Scatter Plot Basics: Everything You Need to Know
Understand how scatter plots help in showing two continuous variables.

I am a software engineer with over two years of professional experience. I specialize as a backend engineer but also work in full-stack capabilities. I use JavaScript/TypeScript, Python, and PHP to solve real-world problems every day.
Overview
Data visualization enables us to gain better understanding of our data. It transforms large and complex datasets into visual formats that are easier to understand and interpret, even by non-technical people. With data visualization, we can identify trends and patterns a lot faster, that were not obvious in the raw data, or after performing some statistical calculations.
What is a Scatter Plot?
A scatter plot provides a way to visualize the relationship between two continuous variables.
Continuous variables are often measured rather than counted and can represent quantities such as height, weight, temperature, and time. They are essential in statistical analysis and data visualization for representing data that can vary smoothly and continuously.
Where are Scatter Plots Used?
Scatter plots are particularly useful for:
Identifying Correlations
A correlation a statistical measure that describes the extent to which two variables are related to each other.
In data visualization, correlation asks the question:
How close are the points to forming a straight line?
Correlations can be:
Positive Correlation: Both variables move in the same direction. As one variable increases, the other also increases.
💡There is a direct variation between the two variables.Negative Correlation: Both variables move in opposite directions. As one variable increases, the other decreases.
💡There is an inverse variation between the two variables.

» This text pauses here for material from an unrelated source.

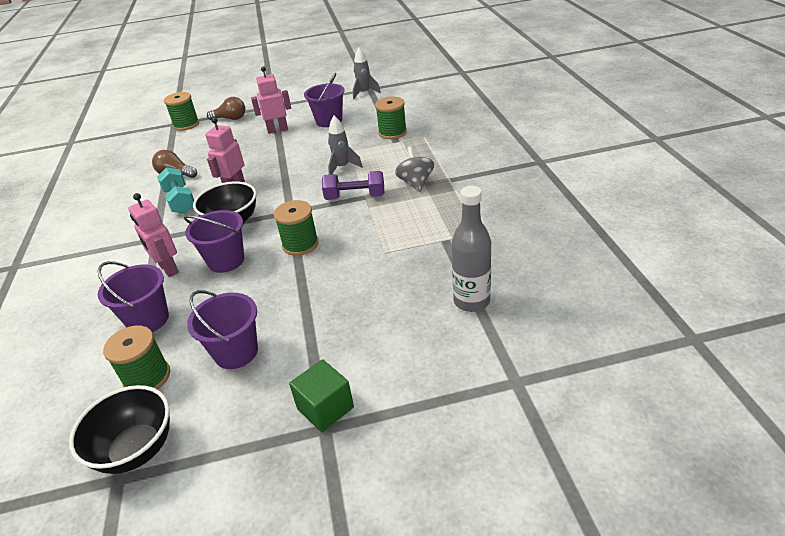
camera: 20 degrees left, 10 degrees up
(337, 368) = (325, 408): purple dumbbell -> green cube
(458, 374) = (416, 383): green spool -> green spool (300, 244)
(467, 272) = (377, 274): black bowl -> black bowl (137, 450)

Correlation is often quantified using a correlation coefficient, which ranges from -1 to 1. A coefficient close to 1 indicates a strong positive correlation, close to -1 indicates a strong negative correlation, and around 0 indicates no correlation.
Detecting Outliers
Scatter plots can help identify outliers, which are data points that deviate significantly from the overall pattern of the data. Outliers can indicate errors in data collection, unusual conditions, or interesting phenomena that warrant further investigation.
Understanding Distribution
Scatter plots can provide insights into the distribution of data points. By examining the spread and clustering of points, you can infer the variability and central tendency of the data.
Conclusion
In the last article, I mentioned that a box plot is particularly useful when you need to compare the distribution of multiple data sets side by side. The question I have for you is:
How would you use scatter plots and box plots differently to analyze the relationship between study hours and exam scores across multiple classes?
Thanks for taking the time to read this. I hope it has influenced you in some way.